LJ: As my main area of responsibility is the AMS (ammonium sulphate) plant, I generally start my day by looking at how the plant’s operating and checking for anything that might need to be raised in the morning meeting. Following this, I’ll often have a quick walk around site, sometimes taking part in a safety conversation or SHE (safety, health, environmental) audit.

The rest of my time is then split between my longer-term projects and the support of other engineers within the cyanides area.

MS: I’m on the Methacs area, so I help with the day-to-day running and technical support of the plants, including troubleshooting and process optimisation. Aside from this, I’ve been designing various processes to improve safety and efficiency with nBMA (n-Butyl Methacrylate) and looking at other areas where we can further improve our high standard of safety performance.

What stands out as a highlight of your placement year?

LJ: I think the highlight of my placement so far has been the site overhauls. Getting to spend lots of time on site and look inside different pieces of equipment is not only interesting, but really helps put everything you learn at university into perspective.

MS: There are many to choose from but working with a team of amazing people day in, day out, who are more than willing to help each other, made every day enjoyable.

What are the top three things you’ve learned from your time here?

LJ: Hard to narrow it down to three! But probably that what works in theory doesn’t always work in practise, to not be afraid to ask questions and to push myself outside my comfort zone more often.

MS: Firstly, designing things is a two-way street: if you make things based on theory it will work, but a great design also needs to be practical and usable.

Secondly, it’s OK to not know things. Asking people for help (or, more importantly, asking the right questions!) will only improve you as an engineer.

Thirdly, get involved in a wide variety of jobs and areas, as each experience offers a new perspective that will be invaluable.

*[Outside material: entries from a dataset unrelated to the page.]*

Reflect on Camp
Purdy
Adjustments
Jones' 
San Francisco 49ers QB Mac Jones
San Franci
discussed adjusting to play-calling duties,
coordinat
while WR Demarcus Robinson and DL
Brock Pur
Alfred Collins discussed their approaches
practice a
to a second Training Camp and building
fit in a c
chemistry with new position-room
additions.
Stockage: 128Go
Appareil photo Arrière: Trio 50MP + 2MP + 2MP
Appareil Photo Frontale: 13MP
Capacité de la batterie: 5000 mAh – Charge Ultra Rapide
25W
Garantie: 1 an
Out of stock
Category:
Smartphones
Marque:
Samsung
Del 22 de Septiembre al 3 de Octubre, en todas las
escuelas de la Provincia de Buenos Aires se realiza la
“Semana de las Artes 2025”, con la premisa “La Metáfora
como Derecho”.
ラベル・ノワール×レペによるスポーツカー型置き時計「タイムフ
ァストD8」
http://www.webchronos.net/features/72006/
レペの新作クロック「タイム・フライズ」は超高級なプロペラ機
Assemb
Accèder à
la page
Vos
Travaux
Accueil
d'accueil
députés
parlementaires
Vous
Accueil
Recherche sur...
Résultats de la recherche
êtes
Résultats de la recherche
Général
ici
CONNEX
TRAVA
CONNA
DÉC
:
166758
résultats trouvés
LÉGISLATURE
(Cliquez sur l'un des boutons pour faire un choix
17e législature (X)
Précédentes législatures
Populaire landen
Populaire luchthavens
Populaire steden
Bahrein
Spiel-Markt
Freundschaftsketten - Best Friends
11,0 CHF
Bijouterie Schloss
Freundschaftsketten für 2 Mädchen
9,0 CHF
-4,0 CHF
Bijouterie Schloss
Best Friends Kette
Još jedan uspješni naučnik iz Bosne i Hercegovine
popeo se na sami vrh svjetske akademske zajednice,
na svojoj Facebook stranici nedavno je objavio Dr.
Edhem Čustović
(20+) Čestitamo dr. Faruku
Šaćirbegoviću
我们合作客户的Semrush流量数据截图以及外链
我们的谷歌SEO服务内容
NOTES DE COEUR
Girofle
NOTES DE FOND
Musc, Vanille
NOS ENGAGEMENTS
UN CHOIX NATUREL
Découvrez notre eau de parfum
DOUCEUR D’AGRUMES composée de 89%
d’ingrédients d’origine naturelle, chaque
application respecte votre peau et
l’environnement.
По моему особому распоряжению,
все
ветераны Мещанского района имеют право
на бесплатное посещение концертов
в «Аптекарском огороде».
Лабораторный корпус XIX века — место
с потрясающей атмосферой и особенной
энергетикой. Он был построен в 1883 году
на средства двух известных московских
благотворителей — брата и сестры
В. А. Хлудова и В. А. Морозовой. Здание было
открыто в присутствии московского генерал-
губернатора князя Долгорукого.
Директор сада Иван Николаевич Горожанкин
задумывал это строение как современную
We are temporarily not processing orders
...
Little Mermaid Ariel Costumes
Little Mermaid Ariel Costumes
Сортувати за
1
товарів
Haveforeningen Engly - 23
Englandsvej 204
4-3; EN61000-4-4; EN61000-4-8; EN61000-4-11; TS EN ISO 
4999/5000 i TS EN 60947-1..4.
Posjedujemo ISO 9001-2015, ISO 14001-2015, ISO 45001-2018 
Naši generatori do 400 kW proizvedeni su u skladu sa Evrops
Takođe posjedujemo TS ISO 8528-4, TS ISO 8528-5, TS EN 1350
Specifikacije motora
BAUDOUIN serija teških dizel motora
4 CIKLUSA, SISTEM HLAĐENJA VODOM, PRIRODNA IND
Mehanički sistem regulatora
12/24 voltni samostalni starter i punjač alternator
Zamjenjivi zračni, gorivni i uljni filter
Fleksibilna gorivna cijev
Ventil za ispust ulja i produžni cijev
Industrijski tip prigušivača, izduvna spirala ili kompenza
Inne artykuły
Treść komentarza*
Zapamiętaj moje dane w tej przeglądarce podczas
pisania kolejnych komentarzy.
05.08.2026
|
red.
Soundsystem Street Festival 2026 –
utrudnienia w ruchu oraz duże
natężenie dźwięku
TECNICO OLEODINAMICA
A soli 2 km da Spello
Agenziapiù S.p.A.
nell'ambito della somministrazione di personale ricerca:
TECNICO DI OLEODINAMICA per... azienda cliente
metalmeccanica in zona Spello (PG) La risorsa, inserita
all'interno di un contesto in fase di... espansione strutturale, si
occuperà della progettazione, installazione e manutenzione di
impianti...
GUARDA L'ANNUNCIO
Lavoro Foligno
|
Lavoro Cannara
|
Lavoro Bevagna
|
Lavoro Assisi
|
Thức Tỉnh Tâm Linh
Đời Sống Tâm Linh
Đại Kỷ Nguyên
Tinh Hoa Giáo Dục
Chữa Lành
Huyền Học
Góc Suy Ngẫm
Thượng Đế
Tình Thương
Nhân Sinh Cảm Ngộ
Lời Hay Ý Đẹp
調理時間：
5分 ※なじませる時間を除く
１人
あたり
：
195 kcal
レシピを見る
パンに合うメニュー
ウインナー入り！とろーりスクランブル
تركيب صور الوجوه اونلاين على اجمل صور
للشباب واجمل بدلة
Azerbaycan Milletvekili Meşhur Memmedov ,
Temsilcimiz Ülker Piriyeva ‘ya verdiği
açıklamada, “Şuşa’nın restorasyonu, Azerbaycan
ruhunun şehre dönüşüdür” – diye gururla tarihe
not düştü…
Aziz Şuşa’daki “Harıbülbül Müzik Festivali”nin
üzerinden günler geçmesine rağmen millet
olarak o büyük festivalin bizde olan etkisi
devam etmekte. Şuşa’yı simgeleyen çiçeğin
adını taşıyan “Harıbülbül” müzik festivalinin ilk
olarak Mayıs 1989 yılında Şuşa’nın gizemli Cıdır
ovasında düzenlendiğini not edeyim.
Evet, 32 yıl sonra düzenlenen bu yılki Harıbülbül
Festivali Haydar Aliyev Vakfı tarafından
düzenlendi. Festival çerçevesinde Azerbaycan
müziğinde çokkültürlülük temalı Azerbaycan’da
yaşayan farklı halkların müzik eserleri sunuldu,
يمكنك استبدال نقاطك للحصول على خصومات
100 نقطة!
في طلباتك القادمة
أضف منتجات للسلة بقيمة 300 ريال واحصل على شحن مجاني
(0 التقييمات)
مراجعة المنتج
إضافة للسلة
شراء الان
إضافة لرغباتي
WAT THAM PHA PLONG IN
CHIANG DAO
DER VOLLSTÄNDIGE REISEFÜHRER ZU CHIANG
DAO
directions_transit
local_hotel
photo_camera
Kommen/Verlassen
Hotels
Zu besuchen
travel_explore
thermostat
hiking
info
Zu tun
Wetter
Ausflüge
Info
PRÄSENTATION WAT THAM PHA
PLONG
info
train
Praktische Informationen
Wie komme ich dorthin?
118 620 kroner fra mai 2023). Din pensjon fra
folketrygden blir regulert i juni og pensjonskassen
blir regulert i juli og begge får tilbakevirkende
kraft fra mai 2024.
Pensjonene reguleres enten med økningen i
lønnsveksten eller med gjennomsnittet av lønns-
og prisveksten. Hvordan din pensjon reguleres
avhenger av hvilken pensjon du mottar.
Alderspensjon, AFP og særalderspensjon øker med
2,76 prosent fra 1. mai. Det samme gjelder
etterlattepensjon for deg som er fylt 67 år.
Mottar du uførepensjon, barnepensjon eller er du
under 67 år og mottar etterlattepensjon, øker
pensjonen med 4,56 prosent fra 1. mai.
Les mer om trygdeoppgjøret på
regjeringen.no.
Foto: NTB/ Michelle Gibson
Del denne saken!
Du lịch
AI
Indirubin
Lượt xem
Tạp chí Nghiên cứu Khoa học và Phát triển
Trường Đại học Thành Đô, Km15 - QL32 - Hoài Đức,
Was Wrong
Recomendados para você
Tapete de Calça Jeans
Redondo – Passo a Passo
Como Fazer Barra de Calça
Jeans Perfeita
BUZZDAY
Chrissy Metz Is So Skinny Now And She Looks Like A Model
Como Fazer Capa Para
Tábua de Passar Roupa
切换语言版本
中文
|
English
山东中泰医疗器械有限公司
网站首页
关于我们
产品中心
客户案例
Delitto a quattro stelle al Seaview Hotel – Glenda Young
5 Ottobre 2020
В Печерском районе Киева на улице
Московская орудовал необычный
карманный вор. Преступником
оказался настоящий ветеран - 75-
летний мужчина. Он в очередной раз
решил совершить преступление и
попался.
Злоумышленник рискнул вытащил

What are your goals for the future and how has this year helped you towards achieving them?

LJ: After completing my master’s degree, I’d like to further my experience in operations by joining a similar role in the manufacturing industry. What I’ve learnt this year on placement, both in soft-skills and technical knowledge, will be invaluable in doing this.

MS: In the immediate future, the goal is to finish off my master’s degree. Beyond that, it’s to make a career in the chemical manufacturing industry. My placement at LI has given me a strong start and the tools I need to make this a reality!

Finally, describe working at LI in three words…

LJ: Stimulating, challenging, friendly.

MS: Rewarding, fulfilling, interesting.